ISSUED 03/15/21


 

 

Group health plans  that  provide medical/surgical benefits and  either mental health or substance use  disorder benefits are subject to the  “mental health parity”  requirements per  the  Mental  Health  Parity Act (MHPA) and  the  Mental  Health Parity and  Addiction Equity Act (MHPAEA). Three different mandates apply:

 

 

•  Annual or lifetime  limits

•  Parity as to Financial  Requirements and  Quantitative Treatment Limitations

•  Parity as to Nonquantitative Treatment Limitations  (NQTLs)

 

 

At the  end  of 2020,  Congress passed the  Consolidated Appropriations Act, 2021,  which requires group health plans that  impose NQTL on mental health or substance use  disorder benefits must  perform and  document a comparative analysis  on the  NQTL’s design and  application.

 

 

Requirements

 

 

Upon  request from the  applicable state or federal agency, plans shall perform comparative analysis  about the design and  application of NQTLs and  immediately supply documentation of the  comparative analysis  and  other information. Plans  may be asked to provide the  following:

•  Specific  plan  or coverage terms regarding NQTLs and  a description of all mental health or substance use disorder and  medical or surgical benefits to which each term applies in each respective benefits classification;

•  Factors used to determine that  the  NQTLs will apply to mental health or substance use disorder benefits and  medical or surgical benefits;

•  Evidentiary standards and  any other sources relied upon to design and  apply the  NQTL;

•  Comparative analyses demonstrating that  the  processes, strategies, evidentiary standards, and  other factors used to apply the  NQTLs to mental health or substance use  disorder benefits (as written and  in operation) are comparable to and  applied no more stringently than  those used to apply NQTLs to medical or surgical benefits; and

•  Specific  findings and  conclusions as to whether the  plan  is or is not  in compliance with the  parity  requirements.

 

 

 self-compliance tool  covering many  of these items is available on the  Department of Labor’s website and  may assist  plans in compiling the  required information.

 

 

Examples of Nonquantitative Treatments Limitations

 

 

•  medical management standards limiting  or excluding benefits based on medical necessity or medical appropriateness, or based on whether the  treatment is experimental or investigative;

•  formulary design for prescription drugs;

•   standards for provider admission to participate in a network, including reimbursement rates;

•  plan  methods for determining usual,  customary, and  reasonable charges;

•  refusal  to pay  for higher-cost therapies until it can  be shown that  a lower-cost therapy is not  effective (also known as 

•  exclusions based on failure to complete a course of treatment;

•  network tier design, for plans  with multiple network tiers (such as preferred providers and  participating providers);

•  restrictions based on geographic location, facility type,  provider specialty, and  other criteria  that  limit the  scope or duration of benefits for services  provided under the plan;

•  limitations on inpatient services  for situations where the  participant is a threat to self or others;

•  exclusions for court-ordered and  involuntary holds;

•  experimental treatment limitations;

•  place-of-service coding;

•  exclusions for services  provided by clinical social workers;  and

•  network adequacy.

 

 

Initiated Requests

 

 

Beginning February 10, 2021, request may be made by the  Department of Labor  (DOL), Health and  Human Services (HHS)

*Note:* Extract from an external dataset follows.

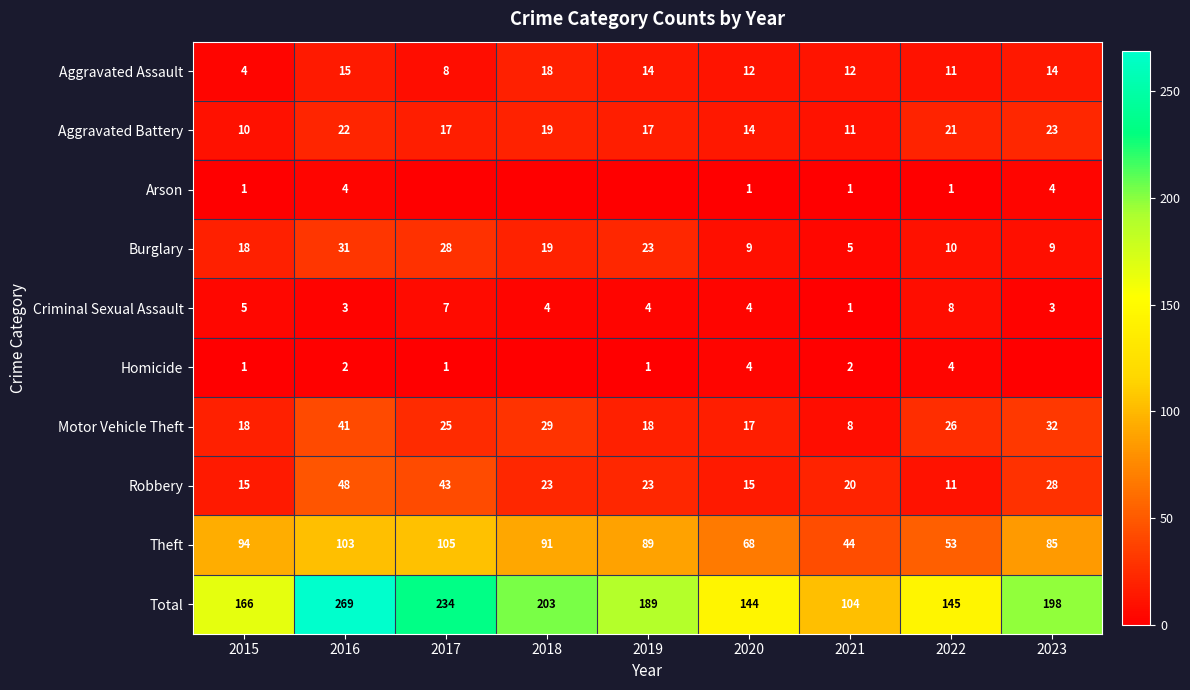

List the labels in order of Theft value, largest first.

2017, 2016, 2015, 2018, 2019, 2023, 2020, 2022, 2021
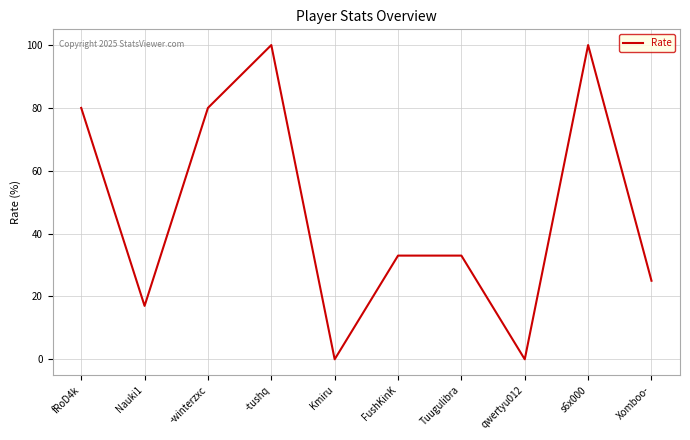

How many lines are shown in the chart?

1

or a state agency. Requests may be made in response to a complaint alleging a parity  violation or via random sample.

 

 

If the  agency’s review  indicates a parity  violation, the  plan  will have  45 days  in which to provide additional analysis  or specify  the  actions it will take  to correct the  violation. If the  agency makes a final determination that  the  plan  is still out  of compliance, the  plan  will be required to notify all enrollees of the  noncompliance within seven days  of the determination.

 

 

Recommended Actions

 

 

The NQTL comparative analysis  is complex. Plan sponsors will need to work with their  insurance carriers  and/or third-party administrators (TPA) to perform the  analysis. Several options to prepare for compliance are listed below, ranging from “most to least  conservative.” The consultant will have  to determine which level is appropriate.

 

 

1.   Request that  the  carrier/TPA provide current documentation before request from a state or federal agency. Plan sponsors should retain such  documentation in the  event they  are audited in the  future. Changes to NQTLs should be tracked and  documented.

•  This approach is suggested for self-insured groups where the  TPA/Carrier is not  a fiduciary  for this liability.

 

 

2.   Request documentation with each appropriate carrier  that  they  “represent” they  are complaint with MHPAEA’s NQTLs compliance requirements and  they  will supply required documentation to effectively respond to an audit. The representation should be applicable to when  the  group was covered with the  carrier,  not  whether the group is currently a customer at the  time  of the  audit request. If possible, request a representation from the carrier;  they  will be the  fiduciary.

 

3.   Obtain a general agreement that  information and  documentation needed to perform the  comparative analysis will be supplied upon request for any client  as described in Action  2 above.

•  This may be the  most practical approach for fully insured groups.